Could you try to use fixed input shape? E.g.
inputs = layers.Input(shape=(384, 384, 3), dtype='uint8') # fix shape here
outputs = layers.Lambda(preprocess_input)(inputs)
outputs = SwinTransformerTiny224()(outputs)
...
model = models.Model(inputs=inputs, outputs=outputs)
Sorry for the delay. Finally, I was able to train with custom input size in TF 2.8.0 (in 2.4.1 I was getting errors like the one above even with fixed input shape). The problem was that the size of my dataset was not fully defined: I added "drop_reminder" to batch and fixed image sizes (now I don't know why it was working before with my other model). Thank you very much for your help. One last question, how does the model handles multi-scale inference? I see I can let the input shape to None and feed it with images of different size.
In the aspect of variable spatial shapes it should work well (open an issue otherwise).
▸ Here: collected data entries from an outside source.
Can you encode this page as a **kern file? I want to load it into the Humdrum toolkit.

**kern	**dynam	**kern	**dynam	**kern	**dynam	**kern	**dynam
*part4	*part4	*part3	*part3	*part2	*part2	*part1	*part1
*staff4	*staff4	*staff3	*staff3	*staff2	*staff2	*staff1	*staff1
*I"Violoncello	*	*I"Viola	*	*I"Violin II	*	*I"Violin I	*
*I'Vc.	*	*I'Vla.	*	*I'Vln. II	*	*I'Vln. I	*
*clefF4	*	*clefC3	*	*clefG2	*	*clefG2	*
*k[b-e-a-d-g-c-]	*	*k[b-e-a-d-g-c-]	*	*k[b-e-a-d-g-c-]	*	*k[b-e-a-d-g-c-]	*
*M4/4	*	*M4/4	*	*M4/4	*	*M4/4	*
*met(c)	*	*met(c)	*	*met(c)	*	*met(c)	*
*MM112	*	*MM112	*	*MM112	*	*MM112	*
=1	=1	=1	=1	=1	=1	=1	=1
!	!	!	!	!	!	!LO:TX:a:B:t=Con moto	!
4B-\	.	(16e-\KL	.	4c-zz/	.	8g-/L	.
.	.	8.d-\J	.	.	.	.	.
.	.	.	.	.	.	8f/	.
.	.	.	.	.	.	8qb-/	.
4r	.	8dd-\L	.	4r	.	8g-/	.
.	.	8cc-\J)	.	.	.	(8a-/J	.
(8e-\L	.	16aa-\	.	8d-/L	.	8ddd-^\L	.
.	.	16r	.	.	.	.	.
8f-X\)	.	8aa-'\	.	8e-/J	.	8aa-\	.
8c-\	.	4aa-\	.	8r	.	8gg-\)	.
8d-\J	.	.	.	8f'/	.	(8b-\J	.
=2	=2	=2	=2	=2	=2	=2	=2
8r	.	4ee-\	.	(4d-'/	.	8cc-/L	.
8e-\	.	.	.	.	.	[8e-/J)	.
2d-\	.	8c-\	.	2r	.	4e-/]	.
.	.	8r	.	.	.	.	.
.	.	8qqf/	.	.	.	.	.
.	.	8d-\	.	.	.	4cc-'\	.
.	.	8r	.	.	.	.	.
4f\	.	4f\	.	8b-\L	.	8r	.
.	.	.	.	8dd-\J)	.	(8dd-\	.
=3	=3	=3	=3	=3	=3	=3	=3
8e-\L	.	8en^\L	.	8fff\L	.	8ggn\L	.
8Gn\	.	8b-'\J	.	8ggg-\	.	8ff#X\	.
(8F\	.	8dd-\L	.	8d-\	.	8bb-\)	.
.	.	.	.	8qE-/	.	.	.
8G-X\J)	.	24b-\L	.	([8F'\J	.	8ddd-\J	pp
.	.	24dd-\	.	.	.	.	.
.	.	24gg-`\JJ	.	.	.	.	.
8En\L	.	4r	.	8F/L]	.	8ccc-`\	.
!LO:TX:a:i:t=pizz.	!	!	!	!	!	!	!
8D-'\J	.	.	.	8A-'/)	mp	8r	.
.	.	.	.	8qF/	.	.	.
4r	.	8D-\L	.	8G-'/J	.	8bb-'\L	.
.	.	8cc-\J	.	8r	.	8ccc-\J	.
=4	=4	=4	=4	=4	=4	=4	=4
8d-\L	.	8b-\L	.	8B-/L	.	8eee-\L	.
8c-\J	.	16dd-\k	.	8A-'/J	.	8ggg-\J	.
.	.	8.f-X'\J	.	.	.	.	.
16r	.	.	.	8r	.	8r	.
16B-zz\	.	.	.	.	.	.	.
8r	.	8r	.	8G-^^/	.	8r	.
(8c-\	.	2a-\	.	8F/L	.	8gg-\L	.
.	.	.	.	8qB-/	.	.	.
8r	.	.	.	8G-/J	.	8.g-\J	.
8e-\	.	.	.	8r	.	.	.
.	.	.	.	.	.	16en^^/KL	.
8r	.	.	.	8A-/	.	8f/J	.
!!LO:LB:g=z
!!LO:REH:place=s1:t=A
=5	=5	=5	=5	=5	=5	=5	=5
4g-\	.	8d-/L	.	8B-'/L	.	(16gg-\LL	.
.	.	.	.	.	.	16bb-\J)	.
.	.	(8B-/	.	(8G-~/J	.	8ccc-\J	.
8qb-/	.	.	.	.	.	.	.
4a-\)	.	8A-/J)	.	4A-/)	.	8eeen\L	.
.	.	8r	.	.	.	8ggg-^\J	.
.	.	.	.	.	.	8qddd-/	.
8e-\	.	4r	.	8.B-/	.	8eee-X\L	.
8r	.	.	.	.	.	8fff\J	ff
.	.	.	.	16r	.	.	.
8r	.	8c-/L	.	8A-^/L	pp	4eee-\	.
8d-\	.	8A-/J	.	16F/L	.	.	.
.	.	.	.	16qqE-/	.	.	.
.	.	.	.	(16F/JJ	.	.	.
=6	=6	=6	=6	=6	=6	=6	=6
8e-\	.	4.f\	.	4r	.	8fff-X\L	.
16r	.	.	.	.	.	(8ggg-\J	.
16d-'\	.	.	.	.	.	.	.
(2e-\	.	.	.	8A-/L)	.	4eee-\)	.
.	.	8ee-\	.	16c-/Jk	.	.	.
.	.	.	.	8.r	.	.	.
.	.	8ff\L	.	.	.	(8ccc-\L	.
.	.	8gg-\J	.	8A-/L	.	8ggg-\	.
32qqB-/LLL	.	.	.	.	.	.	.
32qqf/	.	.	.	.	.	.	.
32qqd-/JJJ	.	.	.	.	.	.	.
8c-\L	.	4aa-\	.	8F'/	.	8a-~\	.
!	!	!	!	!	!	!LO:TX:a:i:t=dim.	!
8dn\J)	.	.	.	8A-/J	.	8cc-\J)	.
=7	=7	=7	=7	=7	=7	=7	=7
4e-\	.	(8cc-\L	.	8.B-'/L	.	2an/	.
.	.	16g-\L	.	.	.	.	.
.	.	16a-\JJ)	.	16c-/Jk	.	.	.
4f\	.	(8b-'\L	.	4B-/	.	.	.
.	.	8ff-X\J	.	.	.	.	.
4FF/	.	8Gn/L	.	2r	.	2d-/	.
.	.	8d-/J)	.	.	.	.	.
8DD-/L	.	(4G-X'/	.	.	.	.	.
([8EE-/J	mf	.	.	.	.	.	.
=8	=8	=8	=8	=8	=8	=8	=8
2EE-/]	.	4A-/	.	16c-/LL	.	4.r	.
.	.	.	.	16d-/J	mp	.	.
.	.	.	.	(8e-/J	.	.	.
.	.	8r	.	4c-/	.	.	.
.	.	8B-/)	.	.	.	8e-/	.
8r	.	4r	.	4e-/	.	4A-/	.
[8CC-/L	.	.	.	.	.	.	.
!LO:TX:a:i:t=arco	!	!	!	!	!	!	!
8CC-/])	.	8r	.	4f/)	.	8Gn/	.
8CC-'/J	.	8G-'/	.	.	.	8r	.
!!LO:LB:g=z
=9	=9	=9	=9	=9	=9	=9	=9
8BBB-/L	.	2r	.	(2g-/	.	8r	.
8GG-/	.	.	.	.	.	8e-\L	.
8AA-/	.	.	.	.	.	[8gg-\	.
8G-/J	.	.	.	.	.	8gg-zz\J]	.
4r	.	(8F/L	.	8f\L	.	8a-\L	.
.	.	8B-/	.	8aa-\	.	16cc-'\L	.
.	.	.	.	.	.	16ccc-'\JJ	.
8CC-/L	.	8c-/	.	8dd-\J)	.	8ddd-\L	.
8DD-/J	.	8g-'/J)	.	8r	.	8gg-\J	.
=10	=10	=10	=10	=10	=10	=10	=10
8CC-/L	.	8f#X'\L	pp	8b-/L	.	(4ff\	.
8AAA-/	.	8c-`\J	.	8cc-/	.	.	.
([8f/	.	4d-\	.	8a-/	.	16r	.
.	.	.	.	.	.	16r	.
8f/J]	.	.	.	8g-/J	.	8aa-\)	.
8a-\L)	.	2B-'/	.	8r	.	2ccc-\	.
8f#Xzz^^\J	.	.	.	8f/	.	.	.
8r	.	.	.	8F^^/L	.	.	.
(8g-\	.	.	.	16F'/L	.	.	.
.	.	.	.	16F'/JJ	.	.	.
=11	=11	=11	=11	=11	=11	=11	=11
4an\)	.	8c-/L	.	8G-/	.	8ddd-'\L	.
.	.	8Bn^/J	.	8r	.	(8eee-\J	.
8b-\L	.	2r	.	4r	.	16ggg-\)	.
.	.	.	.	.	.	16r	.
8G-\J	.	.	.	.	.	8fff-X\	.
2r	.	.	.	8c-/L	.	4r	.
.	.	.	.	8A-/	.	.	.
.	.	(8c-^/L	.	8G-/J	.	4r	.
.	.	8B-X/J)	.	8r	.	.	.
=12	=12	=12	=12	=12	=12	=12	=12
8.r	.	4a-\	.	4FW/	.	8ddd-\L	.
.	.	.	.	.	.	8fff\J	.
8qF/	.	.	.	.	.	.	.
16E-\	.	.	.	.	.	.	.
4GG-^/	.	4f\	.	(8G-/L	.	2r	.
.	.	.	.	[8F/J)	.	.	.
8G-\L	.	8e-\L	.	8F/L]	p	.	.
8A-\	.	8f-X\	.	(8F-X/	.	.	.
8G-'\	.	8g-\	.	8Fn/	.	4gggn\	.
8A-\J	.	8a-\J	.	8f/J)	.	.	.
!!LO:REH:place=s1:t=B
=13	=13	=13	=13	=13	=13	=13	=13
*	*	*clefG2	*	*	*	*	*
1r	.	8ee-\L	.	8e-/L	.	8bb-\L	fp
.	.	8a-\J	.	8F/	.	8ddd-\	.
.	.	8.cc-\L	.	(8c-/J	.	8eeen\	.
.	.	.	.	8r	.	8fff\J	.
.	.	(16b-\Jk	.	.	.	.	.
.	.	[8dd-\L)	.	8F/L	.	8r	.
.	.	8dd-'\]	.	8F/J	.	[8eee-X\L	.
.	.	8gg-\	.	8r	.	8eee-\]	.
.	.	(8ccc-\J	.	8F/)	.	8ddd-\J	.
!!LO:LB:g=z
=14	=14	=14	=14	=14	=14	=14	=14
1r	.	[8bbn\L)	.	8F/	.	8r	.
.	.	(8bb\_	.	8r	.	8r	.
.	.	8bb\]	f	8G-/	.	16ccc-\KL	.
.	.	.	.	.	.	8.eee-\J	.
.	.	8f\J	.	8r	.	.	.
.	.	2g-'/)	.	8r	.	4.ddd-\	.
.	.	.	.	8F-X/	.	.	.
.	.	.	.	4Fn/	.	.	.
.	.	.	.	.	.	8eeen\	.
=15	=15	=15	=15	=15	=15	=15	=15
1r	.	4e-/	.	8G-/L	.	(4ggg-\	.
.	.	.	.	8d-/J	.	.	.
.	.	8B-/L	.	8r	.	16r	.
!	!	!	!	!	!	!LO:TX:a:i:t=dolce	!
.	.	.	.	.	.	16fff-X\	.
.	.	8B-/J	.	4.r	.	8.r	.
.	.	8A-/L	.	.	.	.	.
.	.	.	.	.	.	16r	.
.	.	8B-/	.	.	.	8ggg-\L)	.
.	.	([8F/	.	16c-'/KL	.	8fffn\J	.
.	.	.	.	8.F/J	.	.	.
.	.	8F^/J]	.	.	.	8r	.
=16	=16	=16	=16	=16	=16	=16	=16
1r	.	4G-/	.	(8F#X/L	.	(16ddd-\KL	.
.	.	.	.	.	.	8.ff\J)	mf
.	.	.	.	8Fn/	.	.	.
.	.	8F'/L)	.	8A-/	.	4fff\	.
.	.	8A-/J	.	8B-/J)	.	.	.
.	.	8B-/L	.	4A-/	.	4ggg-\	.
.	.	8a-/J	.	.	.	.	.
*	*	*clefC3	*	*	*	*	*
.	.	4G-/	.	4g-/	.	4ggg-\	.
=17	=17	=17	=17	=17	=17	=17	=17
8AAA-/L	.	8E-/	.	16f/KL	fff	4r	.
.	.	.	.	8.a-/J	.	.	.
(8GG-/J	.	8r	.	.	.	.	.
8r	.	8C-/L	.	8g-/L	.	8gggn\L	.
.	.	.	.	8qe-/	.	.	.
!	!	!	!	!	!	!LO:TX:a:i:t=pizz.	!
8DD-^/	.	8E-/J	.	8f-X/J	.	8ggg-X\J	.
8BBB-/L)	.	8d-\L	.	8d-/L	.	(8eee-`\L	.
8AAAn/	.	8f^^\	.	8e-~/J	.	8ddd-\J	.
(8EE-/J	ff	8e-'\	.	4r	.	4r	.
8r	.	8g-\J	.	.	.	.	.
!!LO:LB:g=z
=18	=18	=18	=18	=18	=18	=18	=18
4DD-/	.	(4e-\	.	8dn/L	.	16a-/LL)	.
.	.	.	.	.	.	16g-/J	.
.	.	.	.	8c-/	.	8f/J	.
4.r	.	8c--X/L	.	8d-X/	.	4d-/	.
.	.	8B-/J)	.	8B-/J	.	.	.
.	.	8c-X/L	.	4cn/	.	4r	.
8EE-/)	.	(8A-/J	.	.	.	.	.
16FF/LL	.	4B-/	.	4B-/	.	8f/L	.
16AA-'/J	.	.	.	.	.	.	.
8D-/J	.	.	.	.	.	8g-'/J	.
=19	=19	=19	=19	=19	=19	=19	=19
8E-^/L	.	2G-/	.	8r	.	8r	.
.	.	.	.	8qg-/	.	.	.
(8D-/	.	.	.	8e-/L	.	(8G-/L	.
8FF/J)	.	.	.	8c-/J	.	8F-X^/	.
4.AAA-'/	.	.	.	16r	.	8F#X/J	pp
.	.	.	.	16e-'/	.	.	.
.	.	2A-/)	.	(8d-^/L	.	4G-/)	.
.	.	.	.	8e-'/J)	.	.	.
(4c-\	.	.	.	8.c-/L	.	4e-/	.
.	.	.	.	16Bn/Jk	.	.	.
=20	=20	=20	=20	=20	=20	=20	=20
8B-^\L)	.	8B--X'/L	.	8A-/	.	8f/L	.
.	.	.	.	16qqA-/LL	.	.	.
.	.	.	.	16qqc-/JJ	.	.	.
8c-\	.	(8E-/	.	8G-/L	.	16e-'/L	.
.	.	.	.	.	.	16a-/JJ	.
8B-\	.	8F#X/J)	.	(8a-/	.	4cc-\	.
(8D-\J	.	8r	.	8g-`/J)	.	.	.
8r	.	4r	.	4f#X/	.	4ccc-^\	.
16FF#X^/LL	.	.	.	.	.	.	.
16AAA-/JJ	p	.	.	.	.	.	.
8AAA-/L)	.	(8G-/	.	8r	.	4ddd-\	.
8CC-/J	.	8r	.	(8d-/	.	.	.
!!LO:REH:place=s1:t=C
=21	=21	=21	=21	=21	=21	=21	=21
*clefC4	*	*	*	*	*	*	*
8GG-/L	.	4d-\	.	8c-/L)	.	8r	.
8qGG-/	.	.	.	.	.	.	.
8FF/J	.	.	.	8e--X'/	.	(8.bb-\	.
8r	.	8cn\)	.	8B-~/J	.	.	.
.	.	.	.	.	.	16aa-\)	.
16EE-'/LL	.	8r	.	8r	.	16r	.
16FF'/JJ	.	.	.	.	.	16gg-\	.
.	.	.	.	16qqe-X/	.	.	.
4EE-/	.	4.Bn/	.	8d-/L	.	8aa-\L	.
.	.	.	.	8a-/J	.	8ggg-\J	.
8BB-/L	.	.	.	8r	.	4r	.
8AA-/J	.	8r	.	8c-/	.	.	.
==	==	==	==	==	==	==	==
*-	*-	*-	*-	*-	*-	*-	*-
And it should work well if your sizes >= pretrain_size * 2
I have some doubts about what will happen when one of input sizes in train/eval will be in range [pretrain_size; 2 * pretrain_size). In the original code for classification last swin block in the last basic block never does shift. But in segmentation part of original repository it does. So i writed a clause to mimic both of them, but not tested it https://github.com/shkarupa-alex/tfswin/blob/ba9f5c8bb4848bb07da1758eb3b22c2d86df8607/tfswin/swin.py#L59
Ok, now I'm retraining the SwinBase384 model on 448x448 px images. I'm using it as a feature extractor basically. Is there the risk that this resolution is not going to give good results because it's not >= pretrain_size * 2?
I think it will be ok. Input to window attention is padded to be divisible by window size.
Hi and thank you for this amazing work. I was wondering if the models are compatible with Colab TPU since the training fails with error " Socket closed".